Dans un monde souvent caractérisé par l’acronyme VUCA (Volatilité, Incertitude, Complexité, Ambiguité), quelles sont les grandes transformations auxquelles font face les dirigeants ?

Maïlys Vicaire : Trois transformations majeures sont aujourd’hui incontournables. La digitalisation d’abord. Elle oblige l’ensemble des entreprises et des dirigeants à se réinventer en profondeur, non seulement sur le plan de l’aisance technologique, mais aussi en développant un leadership plus humain que jamais. La transition écologique et sociale ensuite. Elle redéfinit notre société, et les dirigeants n’ont plus le choix : ils doivent la comprendre et la prendre en compte, quitte à modifier complètement leur vision de la création de valeur, de la performance ou de la croissance. Enfin, le mode opératoire des organisations est également en pleine mutation. De plus en plus d’entreprises adoptent des stratégies de plateforme, travaillent en mode collaboratif, s’essaient à l’open innovation... Elles apprennent à oser, à itérer et à expérimenter. À rebondir aussi. C’est cette agilité qui fait désormais la différence sur les marchés.

 

Quel impact la crise a-t-elle sur ces mouvements de fond ?

Maïlys Vicaire : Comme toute crise, celle que nous traversons aujourd’hui accélère ces tendances. Elle nous oblige à revoir nos fondamentaux et à nous réinventer, parfois plus vite que prévu. Y compris à l’EDHEC ! Le confinement nous a notamment obligés à digitaliser notre activité à marche forcée, et cela a fonctionné.

Jean-Louis Raynaud : La crise actuelle oblige les entreprises à reconstruire rapidement leur stratégie, quitte à dire parfois : "arrêtons tout et recommençons différemment". Voilà un véritable acte de leadership ! Je pense notamment au PDG de Renault, qui a décidé de passer d’une stratégie de volume à une stratégie de valeur. Ou au groupe PSA, qui lance une lourde restructuration en Chine pour baisser le seuil de rentabilité. Ces actes sont la démonstration de l’agilité mais aussi du courage de ces dirigeants.

 

En tant que dirigeant, comment relever le défi d’un contexte si complexe ?

Maïlys Vicaire : En commençant par se transformer soi-même ! Dans un monde en mouvement, celui qui n’accepte pas de bouger se retrouve en difficulté. Mais on ne se transforme jamais seul, un accompagnement est nécessaire. C’est tout l’esprit de nos programmes pour dirigeants : le Parcours Dirigeants, une formation diplômante sur 10 mois, et les Acceleration Weeks, des programmes courts et ciblés. L’Acceleration Week/Leadership de transformation est spécifiquement dédiée à cette problématique.

 

Comment définissez-vous ce "leadership de transformation" ?

Jean Louis Raynaud : Le leadership de transformation, c’est la capacité à changer soi-même, à amener les autres à changer, et à changer la culture de son entreprise pour développer sa résilience. C’est le plus haut niveau du leadership  

 

Quelle approche pédagogique permet ce changement de posture et de vision ?

DONNÉES SOURCES
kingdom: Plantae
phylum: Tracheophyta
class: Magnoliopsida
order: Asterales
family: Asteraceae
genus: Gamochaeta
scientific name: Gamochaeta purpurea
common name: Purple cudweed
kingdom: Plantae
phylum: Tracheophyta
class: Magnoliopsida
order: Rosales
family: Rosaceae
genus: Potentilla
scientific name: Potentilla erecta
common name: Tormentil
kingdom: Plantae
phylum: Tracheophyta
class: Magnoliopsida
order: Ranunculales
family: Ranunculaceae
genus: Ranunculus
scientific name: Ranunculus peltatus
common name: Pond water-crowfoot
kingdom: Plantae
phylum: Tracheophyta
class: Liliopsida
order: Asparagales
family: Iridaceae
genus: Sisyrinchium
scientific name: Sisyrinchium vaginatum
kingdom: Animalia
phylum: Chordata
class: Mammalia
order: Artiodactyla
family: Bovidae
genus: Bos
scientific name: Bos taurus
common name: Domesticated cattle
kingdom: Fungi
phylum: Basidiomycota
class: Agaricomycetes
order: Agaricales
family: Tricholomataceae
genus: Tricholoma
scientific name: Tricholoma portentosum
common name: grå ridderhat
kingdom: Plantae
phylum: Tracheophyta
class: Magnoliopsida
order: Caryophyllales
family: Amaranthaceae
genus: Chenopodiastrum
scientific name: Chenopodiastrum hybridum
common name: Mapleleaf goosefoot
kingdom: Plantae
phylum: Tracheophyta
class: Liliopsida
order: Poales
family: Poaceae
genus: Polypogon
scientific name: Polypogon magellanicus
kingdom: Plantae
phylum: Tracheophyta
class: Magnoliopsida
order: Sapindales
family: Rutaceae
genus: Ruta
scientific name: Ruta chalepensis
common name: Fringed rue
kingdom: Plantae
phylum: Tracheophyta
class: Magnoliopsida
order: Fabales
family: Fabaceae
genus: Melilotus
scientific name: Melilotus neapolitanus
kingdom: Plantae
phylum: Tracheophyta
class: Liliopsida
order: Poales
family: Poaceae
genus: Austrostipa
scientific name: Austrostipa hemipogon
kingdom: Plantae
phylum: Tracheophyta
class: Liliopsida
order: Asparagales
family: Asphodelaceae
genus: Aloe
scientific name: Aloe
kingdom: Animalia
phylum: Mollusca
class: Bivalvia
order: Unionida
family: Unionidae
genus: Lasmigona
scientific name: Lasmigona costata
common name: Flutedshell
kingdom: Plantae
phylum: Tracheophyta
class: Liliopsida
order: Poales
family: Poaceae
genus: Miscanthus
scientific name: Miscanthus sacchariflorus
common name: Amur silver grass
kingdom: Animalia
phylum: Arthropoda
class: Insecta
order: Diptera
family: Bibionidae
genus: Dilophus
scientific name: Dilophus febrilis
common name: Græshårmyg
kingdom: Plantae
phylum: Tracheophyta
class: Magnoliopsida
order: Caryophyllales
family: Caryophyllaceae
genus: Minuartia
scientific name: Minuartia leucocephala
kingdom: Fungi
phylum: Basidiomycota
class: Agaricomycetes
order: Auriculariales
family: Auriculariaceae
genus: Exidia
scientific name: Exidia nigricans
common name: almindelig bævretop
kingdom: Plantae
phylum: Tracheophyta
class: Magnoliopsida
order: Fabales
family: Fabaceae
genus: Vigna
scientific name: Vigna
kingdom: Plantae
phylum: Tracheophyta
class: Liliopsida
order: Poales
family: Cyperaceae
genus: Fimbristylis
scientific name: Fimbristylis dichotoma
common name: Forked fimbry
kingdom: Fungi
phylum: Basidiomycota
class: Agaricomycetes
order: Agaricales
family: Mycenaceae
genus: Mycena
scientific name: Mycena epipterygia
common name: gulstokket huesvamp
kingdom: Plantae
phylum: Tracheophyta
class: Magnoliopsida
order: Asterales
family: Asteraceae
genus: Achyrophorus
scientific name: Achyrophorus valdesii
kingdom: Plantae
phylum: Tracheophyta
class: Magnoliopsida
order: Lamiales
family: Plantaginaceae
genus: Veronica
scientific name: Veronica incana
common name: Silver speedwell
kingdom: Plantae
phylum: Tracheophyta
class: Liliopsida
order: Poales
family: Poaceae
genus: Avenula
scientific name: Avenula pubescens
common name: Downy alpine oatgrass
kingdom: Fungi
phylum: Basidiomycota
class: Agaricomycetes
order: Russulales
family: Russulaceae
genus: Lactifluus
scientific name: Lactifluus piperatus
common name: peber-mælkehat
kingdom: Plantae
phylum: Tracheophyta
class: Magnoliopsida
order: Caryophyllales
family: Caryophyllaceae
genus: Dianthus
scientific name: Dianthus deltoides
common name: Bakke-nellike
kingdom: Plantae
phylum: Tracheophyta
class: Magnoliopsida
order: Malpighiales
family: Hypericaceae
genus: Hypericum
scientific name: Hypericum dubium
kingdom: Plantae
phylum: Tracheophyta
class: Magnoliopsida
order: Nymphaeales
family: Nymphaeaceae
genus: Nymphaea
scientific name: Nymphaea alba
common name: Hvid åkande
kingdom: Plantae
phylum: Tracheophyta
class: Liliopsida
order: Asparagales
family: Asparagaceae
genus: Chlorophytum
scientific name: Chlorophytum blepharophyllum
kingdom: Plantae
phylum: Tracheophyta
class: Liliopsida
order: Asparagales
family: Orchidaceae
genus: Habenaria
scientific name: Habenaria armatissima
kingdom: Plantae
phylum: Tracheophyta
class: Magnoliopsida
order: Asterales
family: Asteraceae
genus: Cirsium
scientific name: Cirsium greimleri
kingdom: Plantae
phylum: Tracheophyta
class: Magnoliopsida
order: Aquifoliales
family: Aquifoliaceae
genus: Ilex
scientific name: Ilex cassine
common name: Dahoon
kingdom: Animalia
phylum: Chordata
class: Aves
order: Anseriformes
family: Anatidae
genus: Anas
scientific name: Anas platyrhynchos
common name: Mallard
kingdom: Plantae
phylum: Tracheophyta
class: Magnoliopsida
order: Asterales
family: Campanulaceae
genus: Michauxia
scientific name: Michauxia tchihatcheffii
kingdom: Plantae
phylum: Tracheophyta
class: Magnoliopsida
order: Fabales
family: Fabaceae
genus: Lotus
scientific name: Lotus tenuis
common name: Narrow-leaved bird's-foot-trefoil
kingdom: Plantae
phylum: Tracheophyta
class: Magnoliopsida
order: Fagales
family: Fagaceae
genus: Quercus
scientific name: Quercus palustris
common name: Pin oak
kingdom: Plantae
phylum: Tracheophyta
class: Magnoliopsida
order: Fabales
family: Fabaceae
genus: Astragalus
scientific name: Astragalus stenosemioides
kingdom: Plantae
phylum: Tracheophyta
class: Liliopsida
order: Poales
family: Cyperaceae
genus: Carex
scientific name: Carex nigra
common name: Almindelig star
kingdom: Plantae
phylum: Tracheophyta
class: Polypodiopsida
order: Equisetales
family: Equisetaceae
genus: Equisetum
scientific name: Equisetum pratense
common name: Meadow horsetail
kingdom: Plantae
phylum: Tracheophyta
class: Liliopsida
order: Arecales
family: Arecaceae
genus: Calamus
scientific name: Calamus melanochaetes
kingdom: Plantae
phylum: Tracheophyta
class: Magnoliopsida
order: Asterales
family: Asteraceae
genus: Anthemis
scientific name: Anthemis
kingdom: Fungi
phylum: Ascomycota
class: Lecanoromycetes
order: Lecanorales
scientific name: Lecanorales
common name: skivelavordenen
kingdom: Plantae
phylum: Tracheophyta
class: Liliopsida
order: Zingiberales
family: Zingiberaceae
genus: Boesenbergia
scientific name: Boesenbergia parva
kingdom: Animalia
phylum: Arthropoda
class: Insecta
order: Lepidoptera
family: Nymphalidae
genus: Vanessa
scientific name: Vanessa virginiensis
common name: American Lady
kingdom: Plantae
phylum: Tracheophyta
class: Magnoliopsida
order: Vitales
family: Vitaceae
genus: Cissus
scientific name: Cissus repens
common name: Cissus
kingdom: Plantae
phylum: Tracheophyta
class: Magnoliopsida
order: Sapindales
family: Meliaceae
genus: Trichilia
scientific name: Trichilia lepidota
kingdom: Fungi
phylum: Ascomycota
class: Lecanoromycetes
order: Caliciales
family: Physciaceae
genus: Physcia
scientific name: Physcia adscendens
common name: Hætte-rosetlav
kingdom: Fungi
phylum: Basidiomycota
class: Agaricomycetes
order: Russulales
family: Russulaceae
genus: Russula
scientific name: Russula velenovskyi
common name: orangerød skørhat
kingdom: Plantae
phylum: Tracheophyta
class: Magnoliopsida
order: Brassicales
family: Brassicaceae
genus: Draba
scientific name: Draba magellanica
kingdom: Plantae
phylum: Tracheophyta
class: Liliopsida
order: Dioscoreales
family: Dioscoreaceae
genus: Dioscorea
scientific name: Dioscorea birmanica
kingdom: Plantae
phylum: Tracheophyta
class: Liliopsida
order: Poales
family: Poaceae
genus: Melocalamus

LISTE DES TÂCHES
**a)** Relevez les termes que désigne l'acronyme VUCA dans l'extrait sur le leadership.
**b)** Mettez à jour la partie des enregistrements qui s'ouvre sur la ligne contenant « scientific name: Carex nigra » et se ferme sur celle contenant « genus: Trichilia » en y remplaçant « kingdom » par « règne ». Ne redonnez que ces lignes.

RÉSULTATS PAR TÂCHE
**a)** Volatilité, Incertitude, Complexité, Ambiguité

**b)**
scientific name: Carex nigra
common name: Almindelig star
règne: Plantae
phylum: Tracheophyta
class: Polypodiopsida
order: Equisetales
family: Equisetaceae
genus: Equisetum
scientific name: Equisetum pratense
common name: Meadow horsetail
règne: Plantae
phylum: Tracheophyta
class: Liliopsida
order: Arecales
family: Arecaceae
genus: Calamus
scientific name: Calamus melanochaetes
règne: Plantae
phylum: Tracheophyta
class: Magnoliopsida
order: Asterales
family: Asteraceae
genus: Anthemis
scientific name: Anthemis
règne: Fungi
phylum: Ascomycota
class: Lecanoromycetes
order: Lecanorales
scientific name: Lecanorales
common name: skivelavordenen
règne: Plantae
phylum: Tracheophyta
class: Liliopsida
order: Zingiberales
family: Zingiberaceae
genus: Boesenbergia
scientific name: Boesenbergia parva
règne: Animalia
phylum: Arthropoda
class: Insecta
order: Lepidoptera
family: Nymphalidae
genus: Vanessa
scientific name: Vanessa virginiensis
common name: American Lady
règne: Plantae
phylum: Tracheophyta
class: Magnoliopsida
order: Vitales
family: Vitaceae
genus: Cissus
scientific name: Cissus repens
common name: Cissus
règne: Plantae
phylum: Tracheophyta
class: Magnoliopsida
order: Sapindales
family: Meliaceae
genus: Trichilia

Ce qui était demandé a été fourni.